Photo courtesy of Augusta Free Press.

Courtesy of Augusta Free Press

CHARLOTTESVILLE, Va. — Most of Virginia’s student body took this weekend’s away football game as an opportunity to leave its collective bowtie in the top drawer or pearl necklace in the jewelry box and relax, free from the stress of watching their winless team.

For some frustrated fans, though, the Cavaliers’ trip to Hattiesburg, Miss., represented an opportunity to make their complaints heard.

Dozens of the disenchanted Wahoo faithful congregated in front of the team’s McCue Center headquarters next to University Hall in the wee hours of Saturday morning, armed with posterboard, blue and orange magic markers, and a common message for much-maligned Virginia head coach Al Groh.

“Groh must grow!” second-year political science major Lance Massenburg shouted while filling in the blue bubble letters on his sign with orange, coloring carefully within the lines.

“We’re fed up with his schtick,” Massenburg continued. “Every week, win or lose, we get the same old stone-faced ball coach shrugging his shoulders for the fans. He’s lost his last six games, choked away bowl eligibility, and taken one on the chin from William-and-freaking-Mary, and we haven’t gotten so much as a headset smashed in frustration.

“He needs to show a wider range of emotions. If he’d just hit a microphone or something, the sixty minutes of bad football would at least be entertaining.”

With the football team’s staff out of town, Massenburg explained, the group seized the opportunity “for real grassroots action against the coaching status quo” after meeting and organizing through private messages on Internet message boards.

“We wanted to stage a sit-in hunger strike, like those Living Wage hippies did,” he said, “but the doors were locked.”

Undeterred, the gathered protestors disperesed temporarily, returning before noon with camping supplies and provisions for a protracted stay on McCue’s grassy front lawn.

“I refuse to put off working on my dissertation to follow week after week of fruitless gridiron futility!” philosophy grad student Erik Bayes opined as he inflated a bed inside his Coleman-brand tent.

“If I’m going to pull all-nighters wracking my brain on how to answer the question of free will well enough to get a master’s degree from this school,” Bayes said, “I expect the football coach to be similarly thoughtful about the awful results he’s getting. Lose a cupcake game, lose six games—lose every game this season, for all I care—but at least take a lesson away from it.

“Bemoan that ‘the best laid plans of mice and men’ fall to pieces. Question whether the end of winning justifies the cutthroat means used by the schools who rise to the top. Realize the insignificance of a game in a world torn by war, poverty, and disease.

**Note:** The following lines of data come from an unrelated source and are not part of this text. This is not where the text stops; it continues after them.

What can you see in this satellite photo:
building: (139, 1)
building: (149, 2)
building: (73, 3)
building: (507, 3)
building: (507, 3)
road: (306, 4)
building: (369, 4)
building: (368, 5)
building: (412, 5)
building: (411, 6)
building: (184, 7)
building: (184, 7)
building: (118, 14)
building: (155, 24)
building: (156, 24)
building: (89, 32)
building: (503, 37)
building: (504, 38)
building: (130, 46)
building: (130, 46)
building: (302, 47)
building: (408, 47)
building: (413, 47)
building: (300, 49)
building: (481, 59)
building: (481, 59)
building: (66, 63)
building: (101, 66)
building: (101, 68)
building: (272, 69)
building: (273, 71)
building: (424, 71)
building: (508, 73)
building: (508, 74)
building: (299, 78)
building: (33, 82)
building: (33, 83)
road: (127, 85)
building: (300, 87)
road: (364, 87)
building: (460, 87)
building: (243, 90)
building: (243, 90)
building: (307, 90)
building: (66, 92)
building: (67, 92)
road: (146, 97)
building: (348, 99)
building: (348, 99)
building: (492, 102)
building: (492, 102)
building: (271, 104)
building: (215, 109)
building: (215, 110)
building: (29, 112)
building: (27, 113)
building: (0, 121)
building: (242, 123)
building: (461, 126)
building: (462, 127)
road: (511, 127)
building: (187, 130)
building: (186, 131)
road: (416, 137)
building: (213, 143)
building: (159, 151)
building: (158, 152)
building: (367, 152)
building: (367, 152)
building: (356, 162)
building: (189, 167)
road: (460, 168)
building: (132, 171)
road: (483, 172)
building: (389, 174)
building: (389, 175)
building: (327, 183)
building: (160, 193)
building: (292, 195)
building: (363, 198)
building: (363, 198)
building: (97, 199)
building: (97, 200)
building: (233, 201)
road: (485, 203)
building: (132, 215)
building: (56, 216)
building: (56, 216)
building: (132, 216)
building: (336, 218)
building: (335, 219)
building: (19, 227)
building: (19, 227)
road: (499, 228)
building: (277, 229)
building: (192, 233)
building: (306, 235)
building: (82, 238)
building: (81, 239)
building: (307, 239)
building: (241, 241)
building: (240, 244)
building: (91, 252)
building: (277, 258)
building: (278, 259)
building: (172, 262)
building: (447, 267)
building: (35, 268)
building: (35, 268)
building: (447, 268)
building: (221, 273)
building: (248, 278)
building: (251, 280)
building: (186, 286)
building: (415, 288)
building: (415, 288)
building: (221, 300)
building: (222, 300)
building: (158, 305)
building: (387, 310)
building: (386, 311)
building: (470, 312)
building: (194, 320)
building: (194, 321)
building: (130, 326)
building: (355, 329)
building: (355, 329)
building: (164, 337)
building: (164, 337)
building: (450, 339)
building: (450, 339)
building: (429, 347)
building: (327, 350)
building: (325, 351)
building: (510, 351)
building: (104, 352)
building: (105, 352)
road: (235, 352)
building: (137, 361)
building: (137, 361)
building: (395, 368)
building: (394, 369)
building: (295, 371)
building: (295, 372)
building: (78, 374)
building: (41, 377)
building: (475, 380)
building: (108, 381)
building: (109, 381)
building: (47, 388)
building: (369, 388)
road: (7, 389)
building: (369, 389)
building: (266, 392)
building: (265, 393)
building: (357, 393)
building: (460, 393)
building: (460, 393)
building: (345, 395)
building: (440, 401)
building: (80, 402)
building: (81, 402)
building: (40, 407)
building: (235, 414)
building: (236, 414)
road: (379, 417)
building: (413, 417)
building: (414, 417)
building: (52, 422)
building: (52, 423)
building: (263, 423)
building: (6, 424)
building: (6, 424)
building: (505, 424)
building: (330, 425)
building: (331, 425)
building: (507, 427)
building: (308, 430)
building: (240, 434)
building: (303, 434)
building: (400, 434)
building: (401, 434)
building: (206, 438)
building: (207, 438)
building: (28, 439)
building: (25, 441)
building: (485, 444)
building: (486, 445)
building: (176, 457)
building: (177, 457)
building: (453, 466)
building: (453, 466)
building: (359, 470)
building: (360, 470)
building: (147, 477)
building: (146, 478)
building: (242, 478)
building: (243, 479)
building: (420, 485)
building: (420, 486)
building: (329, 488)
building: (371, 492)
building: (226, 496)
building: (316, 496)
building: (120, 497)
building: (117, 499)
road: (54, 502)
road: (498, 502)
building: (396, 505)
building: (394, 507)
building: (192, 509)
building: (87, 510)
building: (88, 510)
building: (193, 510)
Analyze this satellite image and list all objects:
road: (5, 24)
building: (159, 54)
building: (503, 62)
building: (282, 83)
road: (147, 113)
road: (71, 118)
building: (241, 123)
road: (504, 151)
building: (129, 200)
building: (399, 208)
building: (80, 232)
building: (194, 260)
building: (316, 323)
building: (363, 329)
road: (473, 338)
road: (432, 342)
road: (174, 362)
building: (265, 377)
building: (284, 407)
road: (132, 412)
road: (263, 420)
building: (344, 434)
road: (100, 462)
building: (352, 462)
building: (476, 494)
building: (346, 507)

“Expand your mind, for crying out loud!”

When told that many Virginia supporters are calling for Groh’s dismissal, the protestors seemed taken aback.

“Fire him?” townie and lawn maintenance contractor Ted Spargo wondered as he taped his “Emphasize The Positives” sign to a wooden paint stick. “That’s so harsh.”

“I mean, his program’s graduation rate has never quite lived up to the school’s reputation, and those six consecutive losses sting a little right now,” Spargo acknowledged. “But he’s coached up 23 NFL draft picks in his eight years, including five first-rounders. And his defenses have always been competitive in the ACC.

“Then again, these are the same fans who dress for football games like weddings and drink a fifth of liquor before the last home game as a rite of passage. I wouldn’t trust them with operating a weedwhacker, let alone a football team.”